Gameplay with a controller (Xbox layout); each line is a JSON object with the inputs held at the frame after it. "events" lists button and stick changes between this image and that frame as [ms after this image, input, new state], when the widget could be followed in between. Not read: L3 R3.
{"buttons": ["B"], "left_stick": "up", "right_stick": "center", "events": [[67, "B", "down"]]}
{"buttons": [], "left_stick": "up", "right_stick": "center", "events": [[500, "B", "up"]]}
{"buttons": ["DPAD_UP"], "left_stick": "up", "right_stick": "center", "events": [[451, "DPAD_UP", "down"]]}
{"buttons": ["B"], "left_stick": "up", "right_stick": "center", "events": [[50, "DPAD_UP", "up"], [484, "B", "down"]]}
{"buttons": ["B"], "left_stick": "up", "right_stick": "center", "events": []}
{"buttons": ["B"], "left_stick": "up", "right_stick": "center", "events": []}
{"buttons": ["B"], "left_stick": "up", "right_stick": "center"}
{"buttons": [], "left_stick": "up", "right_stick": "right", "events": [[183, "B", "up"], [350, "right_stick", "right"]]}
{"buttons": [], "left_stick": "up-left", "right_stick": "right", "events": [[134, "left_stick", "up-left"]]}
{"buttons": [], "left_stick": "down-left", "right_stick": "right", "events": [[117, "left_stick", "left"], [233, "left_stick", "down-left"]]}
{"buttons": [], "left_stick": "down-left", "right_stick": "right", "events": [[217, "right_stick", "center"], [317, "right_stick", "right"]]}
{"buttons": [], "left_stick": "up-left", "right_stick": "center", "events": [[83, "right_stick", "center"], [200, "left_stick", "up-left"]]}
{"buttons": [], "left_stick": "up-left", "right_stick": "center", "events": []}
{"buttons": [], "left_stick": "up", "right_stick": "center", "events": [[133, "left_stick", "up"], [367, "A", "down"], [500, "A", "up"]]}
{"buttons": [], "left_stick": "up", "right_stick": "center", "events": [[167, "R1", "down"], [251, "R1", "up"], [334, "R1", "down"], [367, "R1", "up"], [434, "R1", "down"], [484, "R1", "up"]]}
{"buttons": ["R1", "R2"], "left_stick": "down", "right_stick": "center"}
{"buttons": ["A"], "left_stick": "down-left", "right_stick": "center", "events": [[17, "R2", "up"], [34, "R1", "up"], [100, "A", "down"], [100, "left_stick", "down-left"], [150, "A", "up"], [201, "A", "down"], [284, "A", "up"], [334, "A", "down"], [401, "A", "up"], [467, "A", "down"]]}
════
■ Problem details
Take from the entries every line that has the string "down".

■ Exercise output
{"buttons": ["B"], "left_stick": "up", "right_stick": "center", "events": [[67, "B", "down"]]}
{"buttons": ["DPAD_UP"], "left_stick": "up", "right_stick": "center", "events": [[451, "DPAD_UP", "down"]]}
{"buttons": ["B"], "left_stick": "up", "right_stick": "center", "events": [[50, "DPAD_UP", "up"], [484, "B", "down"]]}
{"buttons": [], "left_stick": "down-left", "right_stick": "right", "events": [[117, "left_stick", "left"], [233, "left_stick", "down-left"]]}
{"buttons": [], "left_stick": "down-left", "right_stick": "right", "events": [[217, "right_stick", "center"], [317, "right_stick", "right"]]}
{"buttons": [], "left_stick": "up", "right_stick": "center", "events": [[133, "left_stick", "up"], [367, "A", "down"], [500, "A", "up"]]}
{"buttons": [], "left_stick": "up", "right_stick": "center", "events": [[167, "R1", "down"], [251, "R1", "up"], [334, "R1", "down"], [367, "R1", "up"], [434, "R1", "down"], [484, "R1", "up"]]}
{"buttons": ["R1", "R2"], "left_stick": "down", "right_stick": "center"}
{"buttons": ["A"], "left_stick": "down-left", "right_stick": "center", "events": [[17, "R2", "up"], [34, "R1", "up"], [100, "A", "down"], [100, "left_stick", "down-left"], [150, "A", "up"], [201, "A", "down"], [284, "A", "up"], [334, "A", "down"], [401, "A", "up"], [467, "A", "down"]]}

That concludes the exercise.